Il Tempietto delle Parche, le divinità della morte, sito all’interno del bellissimo giardino di Villa Belgiojoso Bonaparte o Villa Reale di Milano (via Palestro 16 a Porta Venezia), è in fase di restauro. I lavori, come si vede, sembrano giunti a buon punto.
Il tempietto è uno dei monumenti contenuti nel grazioso giardino all’inglese realizzato come completamento della dimora neoclassica.
Il giardino venne progettato nel 1790 dall’architetto Leopold Pollack su commissione del conte Ludovico Barbiano di Belgiojoso. È infatti il primo giardino in stile romantico della città di Milano. Da dimora nobiliare, all’inizio dell’Ottocento passa prima in mani napoleoniche e poi in mani asburgiche (divenendo tra l’altro anche la residenza del maresciallo Radetzky), dopo altri cambi di proprietà, nel 1919 il giardino privato passa nella proprietà del Comune di Milano, che nel 1921 lo apre finalmente al pubblico.
Sino al 2014 il tempietto neoclassico era minacciato da un grosso tiglio che appoggiandosi ne aveva compromesso struttura e stabilità. Transennato anche dopo il taglio della pianta, attendeva da lungo tempo un restauro.

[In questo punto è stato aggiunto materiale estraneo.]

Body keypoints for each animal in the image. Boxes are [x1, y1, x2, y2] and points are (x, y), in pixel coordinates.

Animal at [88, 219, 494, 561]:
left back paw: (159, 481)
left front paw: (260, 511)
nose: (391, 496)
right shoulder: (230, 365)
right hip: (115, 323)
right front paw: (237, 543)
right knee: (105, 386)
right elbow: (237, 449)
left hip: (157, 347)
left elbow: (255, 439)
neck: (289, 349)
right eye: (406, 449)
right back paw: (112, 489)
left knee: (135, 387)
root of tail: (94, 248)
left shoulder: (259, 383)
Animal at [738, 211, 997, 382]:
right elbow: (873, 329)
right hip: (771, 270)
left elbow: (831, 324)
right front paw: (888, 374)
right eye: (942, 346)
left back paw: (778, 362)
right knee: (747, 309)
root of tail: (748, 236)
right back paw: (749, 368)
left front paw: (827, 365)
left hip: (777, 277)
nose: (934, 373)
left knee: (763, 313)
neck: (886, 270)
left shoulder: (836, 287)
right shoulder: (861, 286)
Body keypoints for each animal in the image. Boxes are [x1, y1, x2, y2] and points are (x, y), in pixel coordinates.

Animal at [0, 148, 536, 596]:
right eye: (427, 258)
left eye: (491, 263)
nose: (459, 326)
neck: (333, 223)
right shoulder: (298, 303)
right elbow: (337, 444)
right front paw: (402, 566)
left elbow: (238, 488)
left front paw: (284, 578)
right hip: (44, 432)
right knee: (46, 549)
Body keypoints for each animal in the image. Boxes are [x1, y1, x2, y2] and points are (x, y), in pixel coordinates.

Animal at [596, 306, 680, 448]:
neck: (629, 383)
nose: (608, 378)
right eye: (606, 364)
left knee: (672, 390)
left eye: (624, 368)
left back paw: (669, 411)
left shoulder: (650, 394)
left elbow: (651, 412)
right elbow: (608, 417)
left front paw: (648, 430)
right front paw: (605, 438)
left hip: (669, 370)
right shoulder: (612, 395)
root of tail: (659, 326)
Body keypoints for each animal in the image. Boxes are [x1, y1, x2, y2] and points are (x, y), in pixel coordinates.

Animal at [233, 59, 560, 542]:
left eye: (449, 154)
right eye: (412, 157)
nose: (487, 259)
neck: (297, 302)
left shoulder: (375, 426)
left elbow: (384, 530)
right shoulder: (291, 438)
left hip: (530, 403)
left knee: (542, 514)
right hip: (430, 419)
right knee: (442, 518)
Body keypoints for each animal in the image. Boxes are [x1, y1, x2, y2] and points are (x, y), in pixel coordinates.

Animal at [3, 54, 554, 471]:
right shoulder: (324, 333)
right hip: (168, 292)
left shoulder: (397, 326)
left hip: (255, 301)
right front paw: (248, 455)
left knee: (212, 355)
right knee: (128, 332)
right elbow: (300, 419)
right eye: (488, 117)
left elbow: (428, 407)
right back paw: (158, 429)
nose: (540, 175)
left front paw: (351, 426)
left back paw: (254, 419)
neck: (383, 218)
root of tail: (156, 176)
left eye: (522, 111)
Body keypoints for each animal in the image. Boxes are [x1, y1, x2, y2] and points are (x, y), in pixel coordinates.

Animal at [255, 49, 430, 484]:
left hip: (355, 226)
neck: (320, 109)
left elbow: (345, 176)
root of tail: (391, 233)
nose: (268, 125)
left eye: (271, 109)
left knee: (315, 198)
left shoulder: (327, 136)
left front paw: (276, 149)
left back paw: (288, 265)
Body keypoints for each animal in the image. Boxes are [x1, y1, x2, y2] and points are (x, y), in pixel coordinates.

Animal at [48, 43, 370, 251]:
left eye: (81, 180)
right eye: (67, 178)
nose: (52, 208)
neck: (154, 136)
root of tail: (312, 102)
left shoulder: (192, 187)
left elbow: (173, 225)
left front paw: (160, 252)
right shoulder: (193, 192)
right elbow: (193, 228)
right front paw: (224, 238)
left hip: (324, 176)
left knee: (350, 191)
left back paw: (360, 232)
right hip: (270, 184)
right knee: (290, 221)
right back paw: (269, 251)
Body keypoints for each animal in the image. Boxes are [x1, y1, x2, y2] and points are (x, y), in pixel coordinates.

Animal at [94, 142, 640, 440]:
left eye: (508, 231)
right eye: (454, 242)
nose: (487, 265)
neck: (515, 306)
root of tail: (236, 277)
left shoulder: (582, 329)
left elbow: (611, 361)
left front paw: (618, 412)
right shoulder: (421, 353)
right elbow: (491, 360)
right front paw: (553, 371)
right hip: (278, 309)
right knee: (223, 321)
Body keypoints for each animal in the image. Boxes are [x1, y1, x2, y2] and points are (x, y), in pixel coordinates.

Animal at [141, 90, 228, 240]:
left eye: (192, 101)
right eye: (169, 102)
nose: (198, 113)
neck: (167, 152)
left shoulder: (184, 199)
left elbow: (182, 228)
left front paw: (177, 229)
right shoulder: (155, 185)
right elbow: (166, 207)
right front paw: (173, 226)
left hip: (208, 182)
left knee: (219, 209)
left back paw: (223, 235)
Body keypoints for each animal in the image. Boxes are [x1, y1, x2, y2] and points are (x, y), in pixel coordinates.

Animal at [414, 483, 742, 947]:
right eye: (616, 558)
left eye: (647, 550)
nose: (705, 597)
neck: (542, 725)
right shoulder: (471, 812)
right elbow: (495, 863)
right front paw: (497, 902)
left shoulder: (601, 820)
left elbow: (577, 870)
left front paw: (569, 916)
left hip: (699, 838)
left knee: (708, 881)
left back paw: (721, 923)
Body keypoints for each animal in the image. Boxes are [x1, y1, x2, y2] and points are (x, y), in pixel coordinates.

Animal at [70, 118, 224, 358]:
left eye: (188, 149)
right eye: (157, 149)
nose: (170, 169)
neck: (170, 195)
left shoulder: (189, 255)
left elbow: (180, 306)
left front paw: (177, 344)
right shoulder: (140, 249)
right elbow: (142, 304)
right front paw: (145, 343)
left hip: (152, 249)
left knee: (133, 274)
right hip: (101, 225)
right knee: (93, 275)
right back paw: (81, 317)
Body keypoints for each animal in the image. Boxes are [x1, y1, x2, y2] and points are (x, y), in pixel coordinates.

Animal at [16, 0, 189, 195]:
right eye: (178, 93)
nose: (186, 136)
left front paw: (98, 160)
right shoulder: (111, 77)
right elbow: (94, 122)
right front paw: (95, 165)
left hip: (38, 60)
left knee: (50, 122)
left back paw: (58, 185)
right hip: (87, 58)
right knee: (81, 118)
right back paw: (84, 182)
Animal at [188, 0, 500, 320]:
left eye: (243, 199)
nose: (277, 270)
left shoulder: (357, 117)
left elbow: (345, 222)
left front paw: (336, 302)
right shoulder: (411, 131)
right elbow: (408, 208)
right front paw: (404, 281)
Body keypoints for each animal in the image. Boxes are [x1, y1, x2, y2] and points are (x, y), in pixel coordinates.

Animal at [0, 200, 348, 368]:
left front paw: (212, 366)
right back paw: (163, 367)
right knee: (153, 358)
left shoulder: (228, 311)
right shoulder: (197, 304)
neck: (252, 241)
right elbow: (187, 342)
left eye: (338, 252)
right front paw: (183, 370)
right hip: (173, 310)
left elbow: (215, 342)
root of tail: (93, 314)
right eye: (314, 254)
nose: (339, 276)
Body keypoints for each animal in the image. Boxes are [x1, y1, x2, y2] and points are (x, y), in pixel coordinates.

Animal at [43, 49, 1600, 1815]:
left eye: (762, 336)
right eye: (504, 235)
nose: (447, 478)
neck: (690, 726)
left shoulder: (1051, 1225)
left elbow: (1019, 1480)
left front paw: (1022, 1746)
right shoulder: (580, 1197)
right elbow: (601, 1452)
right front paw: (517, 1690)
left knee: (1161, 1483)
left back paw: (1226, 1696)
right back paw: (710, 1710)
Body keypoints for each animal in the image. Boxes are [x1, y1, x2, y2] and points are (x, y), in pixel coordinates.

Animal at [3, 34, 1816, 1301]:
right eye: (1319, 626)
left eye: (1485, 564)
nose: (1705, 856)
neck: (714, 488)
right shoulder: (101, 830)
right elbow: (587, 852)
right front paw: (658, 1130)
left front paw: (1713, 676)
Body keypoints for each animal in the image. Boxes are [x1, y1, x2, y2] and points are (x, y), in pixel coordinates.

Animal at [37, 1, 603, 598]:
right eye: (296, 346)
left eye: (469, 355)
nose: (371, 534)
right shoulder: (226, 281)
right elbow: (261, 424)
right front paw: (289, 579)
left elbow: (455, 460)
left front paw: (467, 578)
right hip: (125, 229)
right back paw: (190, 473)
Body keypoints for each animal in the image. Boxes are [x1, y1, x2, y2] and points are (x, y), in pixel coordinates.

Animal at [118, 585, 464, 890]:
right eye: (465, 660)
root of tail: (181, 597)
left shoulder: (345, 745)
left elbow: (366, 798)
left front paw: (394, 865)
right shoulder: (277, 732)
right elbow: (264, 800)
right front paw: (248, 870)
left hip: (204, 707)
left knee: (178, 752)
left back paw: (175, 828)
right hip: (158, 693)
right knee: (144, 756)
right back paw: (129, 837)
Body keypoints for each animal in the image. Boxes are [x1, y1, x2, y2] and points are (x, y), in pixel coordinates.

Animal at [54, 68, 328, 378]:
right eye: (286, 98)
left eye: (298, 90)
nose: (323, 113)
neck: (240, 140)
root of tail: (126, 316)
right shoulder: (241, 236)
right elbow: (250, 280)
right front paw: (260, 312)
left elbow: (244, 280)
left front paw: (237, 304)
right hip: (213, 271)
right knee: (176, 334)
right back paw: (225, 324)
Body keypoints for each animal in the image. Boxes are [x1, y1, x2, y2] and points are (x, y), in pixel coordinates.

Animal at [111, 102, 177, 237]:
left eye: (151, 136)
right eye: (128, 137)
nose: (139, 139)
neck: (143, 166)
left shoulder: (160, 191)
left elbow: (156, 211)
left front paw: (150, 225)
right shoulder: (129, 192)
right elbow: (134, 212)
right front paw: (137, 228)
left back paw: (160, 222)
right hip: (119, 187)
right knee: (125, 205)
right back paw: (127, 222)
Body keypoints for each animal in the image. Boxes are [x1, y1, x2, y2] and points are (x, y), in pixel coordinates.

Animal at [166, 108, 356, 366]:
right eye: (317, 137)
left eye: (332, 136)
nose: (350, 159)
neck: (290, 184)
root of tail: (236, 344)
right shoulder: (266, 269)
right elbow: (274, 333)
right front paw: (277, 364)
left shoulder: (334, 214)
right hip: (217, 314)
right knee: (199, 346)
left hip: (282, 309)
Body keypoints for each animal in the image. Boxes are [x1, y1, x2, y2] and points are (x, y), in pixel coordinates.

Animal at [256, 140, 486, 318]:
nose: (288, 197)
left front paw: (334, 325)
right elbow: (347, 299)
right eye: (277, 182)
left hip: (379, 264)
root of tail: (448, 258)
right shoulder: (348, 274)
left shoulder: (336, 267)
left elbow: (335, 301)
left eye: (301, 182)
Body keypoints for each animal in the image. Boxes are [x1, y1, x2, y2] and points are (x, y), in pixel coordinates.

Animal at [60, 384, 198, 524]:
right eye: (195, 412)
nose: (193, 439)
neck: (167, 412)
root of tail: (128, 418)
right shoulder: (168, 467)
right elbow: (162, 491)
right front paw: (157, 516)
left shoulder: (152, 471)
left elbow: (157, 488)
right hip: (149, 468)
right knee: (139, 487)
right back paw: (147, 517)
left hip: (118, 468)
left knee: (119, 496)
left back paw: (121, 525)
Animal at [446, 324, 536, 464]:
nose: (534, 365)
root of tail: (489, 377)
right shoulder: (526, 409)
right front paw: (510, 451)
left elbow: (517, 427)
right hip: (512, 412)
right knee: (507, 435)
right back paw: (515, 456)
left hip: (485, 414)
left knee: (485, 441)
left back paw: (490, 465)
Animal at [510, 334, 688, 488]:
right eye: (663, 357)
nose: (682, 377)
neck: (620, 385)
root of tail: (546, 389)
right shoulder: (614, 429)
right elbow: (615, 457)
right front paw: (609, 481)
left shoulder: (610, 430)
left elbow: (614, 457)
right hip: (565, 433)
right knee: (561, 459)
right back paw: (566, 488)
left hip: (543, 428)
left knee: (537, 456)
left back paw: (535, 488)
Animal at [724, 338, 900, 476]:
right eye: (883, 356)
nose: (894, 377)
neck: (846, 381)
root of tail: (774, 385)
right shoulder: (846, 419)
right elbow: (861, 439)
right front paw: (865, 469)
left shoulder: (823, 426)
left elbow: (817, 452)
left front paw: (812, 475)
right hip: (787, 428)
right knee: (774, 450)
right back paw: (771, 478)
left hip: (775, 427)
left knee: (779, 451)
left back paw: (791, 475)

Il tempietto è una classica edicola che riproduce un tempio neoclassico, con tanto di timpano, due colonne centrali e due lesene ai lati. Una porta centrale si affaccia sul giardino fitto di vegetazione posto dietro la struttura. DI fronte una graziosa stele riproduce una figura femminile che piange al cospetto di un busto marmoreo. Nell’incisione sul timpano sono riportati i nomi delle Parche, le divinità della morte: Cloto, Lachesi e Atropo, parcis sacrum (Cloto, Lachesi e Atropo, le sacre parche). Le dee del destino nella mitologia greca: Cloto, la ‘filatrice’ della vita; Lachesi, la ‘fissatrice della sorte’ toccata all’uomo; Atropo, la ‘irremovibile’ fatalità della morte.
Nel tempietto sono inoltre riportati due passi dai canti dell’Eneide: «È il giorno delle Parche e la potenza nemica avvicina a noi questa via dei Campi Elisi». «Ma la mano sinistra dei mali provoca le pene e manda all’empio Tartaro».
Il progetto di restauro è a cura dell’architetto Francesco Fanizzi.